Division of Neurology, Department of Medicine, Rajavithi Hospital, Department of Medical Services, Ministry of Public Health, Bangkok, Thailand.
Curr Neuropharmacol. 2022;20(10):1956-1968. doi: 10.2174/1570159X20666220507024219.
Although a previous review illustrated the efficacy of melatonin receptor agonists (MRAs) in preventing delirium, some recent randomized controlled trials (RCTs) did not confirm these effects.
This study systematically reviewed the efficacy, acceptability, and tolerability of MRAs for delirium prevention.
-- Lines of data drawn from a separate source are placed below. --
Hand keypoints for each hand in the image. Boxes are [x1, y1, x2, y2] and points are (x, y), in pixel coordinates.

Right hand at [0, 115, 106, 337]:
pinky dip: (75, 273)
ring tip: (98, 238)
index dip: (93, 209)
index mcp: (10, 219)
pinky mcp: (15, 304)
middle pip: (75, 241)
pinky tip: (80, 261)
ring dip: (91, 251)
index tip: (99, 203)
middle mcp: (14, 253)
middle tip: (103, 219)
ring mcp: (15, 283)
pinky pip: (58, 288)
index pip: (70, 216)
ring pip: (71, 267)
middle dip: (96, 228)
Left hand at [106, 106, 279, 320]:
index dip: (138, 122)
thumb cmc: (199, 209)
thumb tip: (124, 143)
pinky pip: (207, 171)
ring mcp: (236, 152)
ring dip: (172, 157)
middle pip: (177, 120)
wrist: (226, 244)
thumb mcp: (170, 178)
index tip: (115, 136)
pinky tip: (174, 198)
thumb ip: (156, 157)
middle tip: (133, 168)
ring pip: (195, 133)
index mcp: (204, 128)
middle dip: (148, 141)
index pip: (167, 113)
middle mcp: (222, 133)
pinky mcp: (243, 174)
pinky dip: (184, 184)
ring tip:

We searched electronic databases, including Scopus, PubMed, CINAHL, and Controlled Trials Register, from their inception to February 20, 2022. The primary efficacy outcome was delirium incidence rate after MRA administration; relative risks (RRs), overall discontinuation, and discontinuation due to adverse events are also presented.
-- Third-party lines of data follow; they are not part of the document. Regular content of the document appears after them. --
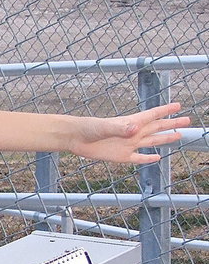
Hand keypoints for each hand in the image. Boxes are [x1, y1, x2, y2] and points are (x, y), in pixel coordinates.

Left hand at [70, 102, 189, 163]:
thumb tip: (135, 129)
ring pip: (151, 141)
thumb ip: (121, 128)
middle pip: (157, 127)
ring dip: (165, 139)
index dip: (165, 110)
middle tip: (187, 120)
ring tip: (179, 135)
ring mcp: (128, 145)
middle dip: (172, 124)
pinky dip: (148, 158)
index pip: (152, 115)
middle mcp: (132, 133)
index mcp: (130, 122)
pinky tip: (157, 157)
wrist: (75, 138)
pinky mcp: (121, 156)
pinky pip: (138, 157)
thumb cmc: (88, 128)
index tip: (178, 106)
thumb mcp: (104, 127)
The overall pooled incidence rates of delirium in MRA-treated and placebo-treated groups were significantly different with RR (95% CI)=0.66(0.52, 0.84, ), I2=59%. Similarly, the incidence rate was significantly lower in the melatonin-treated group than in the placebo-treated group [RR (95% CI) =0.65 (0.49, 0.88), I2=65%]. Unfortunately, incidence rates were not significantly different between ramelteon-treated and placebo-treated groups [RR (95% CI) =0.67 (0.42, 1.08), I2=50%]. The pooled incidence rate of delirium in either melatonin or ramelteon-treated groups was not significantly different from the placebo-treated group in elderly patients. The pooled incidence rate of delirium was significantly lower in the melatonin-treated group than in the benzodiazepinetreated group.
Based on this review, melatonin could prevent delirium with a small effect size. However, ramelteon did not show efficacy in preventing delirium. Additionally, neither melatonin nor ramelteon individually showed effectiveness in preventing delirium in elderly patients. Therefore, using MRAs to prevent delirium in clinical practice should be cautious. However, future welldefined and large sample size studies could verify these findings.
尽管之前的一项综述表明褪黑素受体激动剂(MRAs)在预防谵妄方面有效,但最近的一些随机对照试验(RCTs)并未证实这些效果。
本研究系统评价了 MRA 预防谵妄的疗效、可接受性和耐受性。
我们检索了电子数据库,包括 Scopus、PubMed、CINAHL 和对照试验登记处,检索时间从建库至 2022 年 2 月 20 日。主要疗效结局为 MRA 给药后谵妄发生率;还报告了相对风险(RR)、总体停药率和因不良反应停药率。
MRA 治疗组和安慰剂治疗组的谵妄总发生率差异具有统计学意义,RR(95%CI)=0.66(0.52,0.84),I2=59%。同样,褪黑素治疗组的发生率也明显低于安慰剂治疗组[RR(95%CI)=0.65(0.49,0.88),I2=65%]。不幸的是,ramelteon 治疗组和安慰剂治疗组的发生率差异无统计学意义[RR(95%CI)=0.67(0.42,1.08),I2=50%]。在老年患者中,褪黑素或 ramelteon 治疗组的谵妄发生率与安慰剂治疗组无显著差异。褪黑素治疗组的谵妄发生率明显低于苯二氮䓬类药物治疗组。
基于本综述,褪黑素对预防谵妄有较小的效果。然而,ramelteon 并未显示出预防谵妄的疗效。此外,褪黑素和 ramelteon 单独使用均不能预防老年患者的谵妄。因此,在临床实践中使用 MRA 预防谵妄应谨慎。然而,未来定义明确且样本量大的研究可能会验证这些发现。